- _Data excerpt_
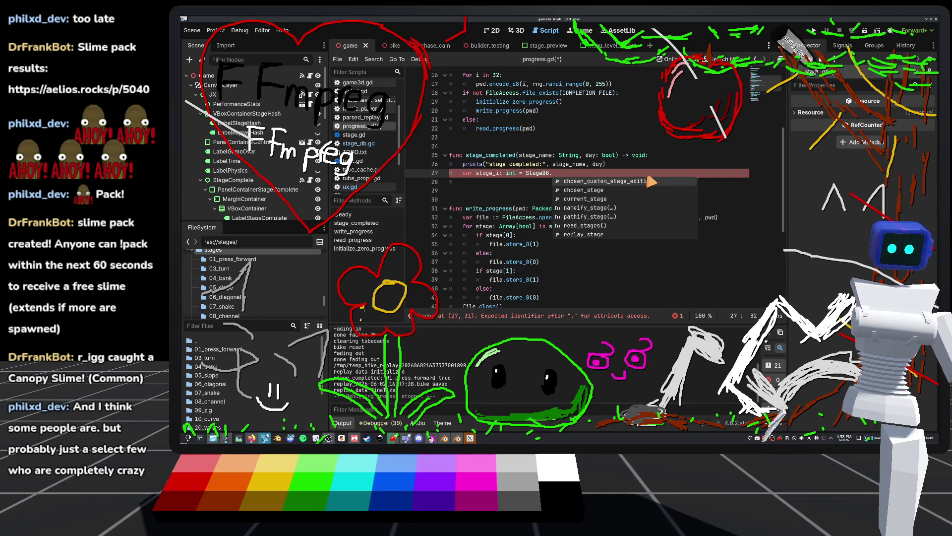
{"action": "type", "text": "stages"}
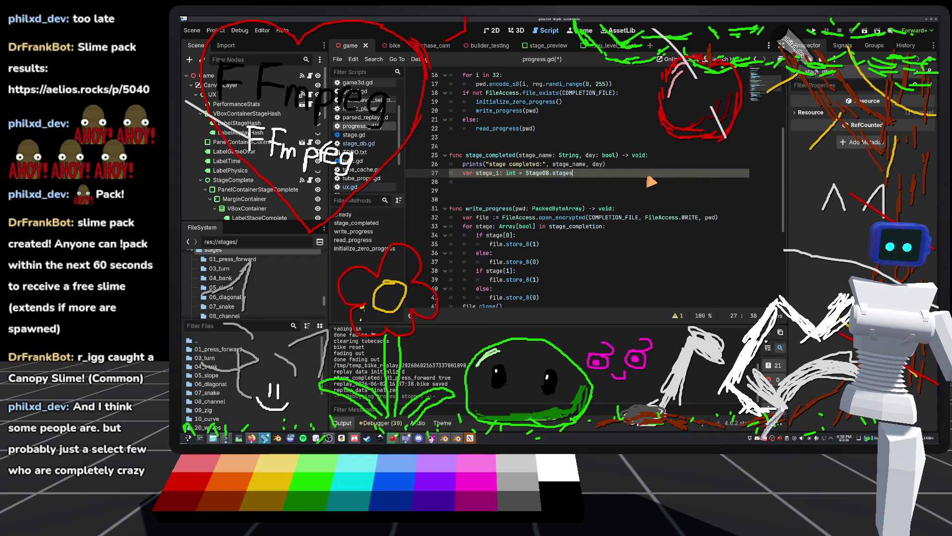
{"action": "type", "text": ".find("}
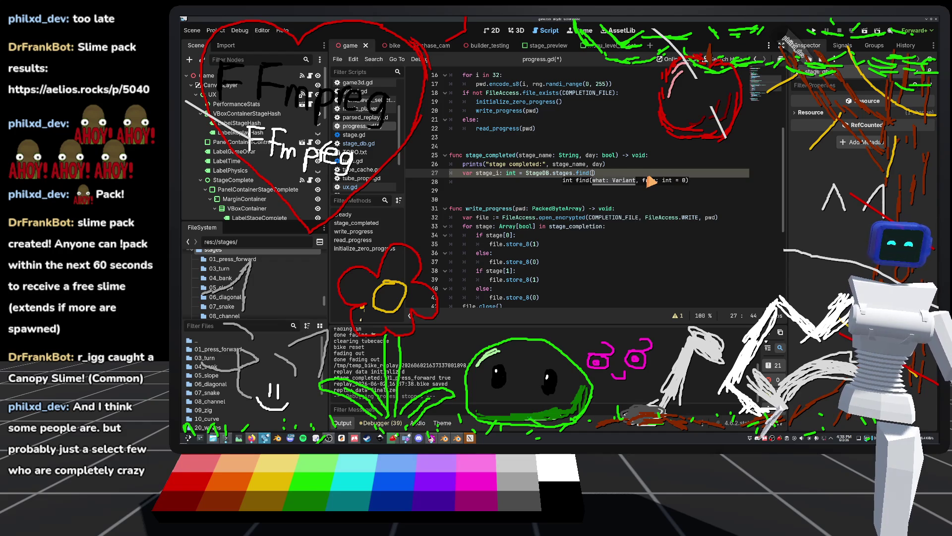
{"action": "type", "text": "stage_name"}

- _Prompt_
Every line above is to be written out unchanged, with the pictures omitted.

- _Result for this task_
{"action": "type", "text": "stages"}
{"action": "type", "text": ".find("}
{"action": "type", "text": "stage_name"}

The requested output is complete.